Exercise objective: Can you rewrite everything from the start of the entries down to and including the line containing "Answer: yes", renaming "tortoiseshell cat" to "calico cat" and leaving all else unchanged, with the pictures left out?

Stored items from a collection
__________
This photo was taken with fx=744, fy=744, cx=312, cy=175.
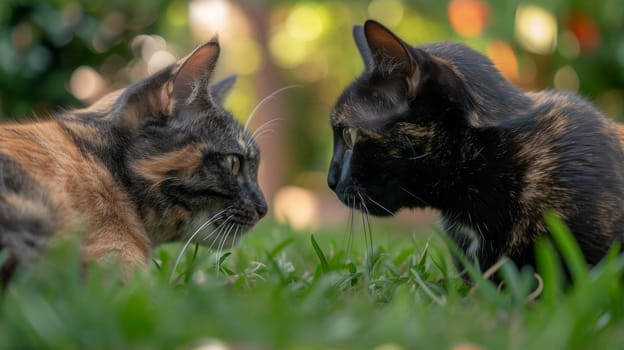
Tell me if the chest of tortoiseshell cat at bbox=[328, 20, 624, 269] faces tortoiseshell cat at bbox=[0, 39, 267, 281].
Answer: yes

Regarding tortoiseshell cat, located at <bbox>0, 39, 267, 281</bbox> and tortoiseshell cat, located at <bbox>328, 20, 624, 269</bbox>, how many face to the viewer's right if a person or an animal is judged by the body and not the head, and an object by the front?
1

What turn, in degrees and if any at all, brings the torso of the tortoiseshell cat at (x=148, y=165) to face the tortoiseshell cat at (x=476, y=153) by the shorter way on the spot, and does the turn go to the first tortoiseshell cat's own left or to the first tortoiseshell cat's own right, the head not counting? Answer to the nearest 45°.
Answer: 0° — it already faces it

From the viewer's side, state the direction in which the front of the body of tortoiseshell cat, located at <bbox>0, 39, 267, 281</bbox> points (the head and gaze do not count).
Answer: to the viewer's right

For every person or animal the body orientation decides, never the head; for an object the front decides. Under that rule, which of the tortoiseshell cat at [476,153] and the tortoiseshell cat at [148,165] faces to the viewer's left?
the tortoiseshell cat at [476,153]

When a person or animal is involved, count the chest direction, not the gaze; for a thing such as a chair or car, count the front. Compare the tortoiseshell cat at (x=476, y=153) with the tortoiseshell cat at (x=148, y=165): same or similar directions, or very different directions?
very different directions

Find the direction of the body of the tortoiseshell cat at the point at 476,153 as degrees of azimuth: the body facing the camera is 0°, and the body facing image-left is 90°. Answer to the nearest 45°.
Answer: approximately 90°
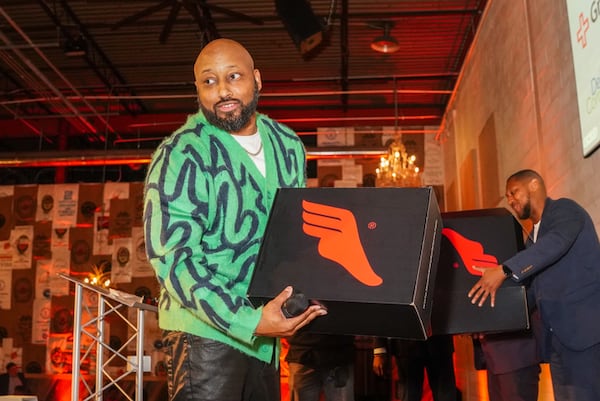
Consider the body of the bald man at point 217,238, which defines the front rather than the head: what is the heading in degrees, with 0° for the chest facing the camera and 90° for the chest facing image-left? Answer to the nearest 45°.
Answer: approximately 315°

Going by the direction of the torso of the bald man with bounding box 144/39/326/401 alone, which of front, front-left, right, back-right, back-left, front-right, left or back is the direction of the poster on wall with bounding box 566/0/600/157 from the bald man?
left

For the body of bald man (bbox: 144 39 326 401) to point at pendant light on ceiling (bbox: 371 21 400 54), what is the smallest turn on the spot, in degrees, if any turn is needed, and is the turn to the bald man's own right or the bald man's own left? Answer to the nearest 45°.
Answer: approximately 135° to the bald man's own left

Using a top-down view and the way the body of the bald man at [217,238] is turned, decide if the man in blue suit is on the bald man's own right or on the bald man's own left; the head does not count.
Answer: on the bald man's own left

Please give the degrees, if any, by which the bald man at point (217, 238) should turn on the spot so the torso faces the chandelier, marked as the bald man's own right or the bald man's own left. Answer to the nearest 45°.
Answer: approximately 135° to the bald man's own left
__________
Answer to the problem:
This photo was taken with fx=744, fy=744, cx=312, cy=175.
Tell me if the chest of calico cat at bbox=[328, 20, 624, 269] faces calico cat at bbox=[0, 39, 267, 281].
Answer: yes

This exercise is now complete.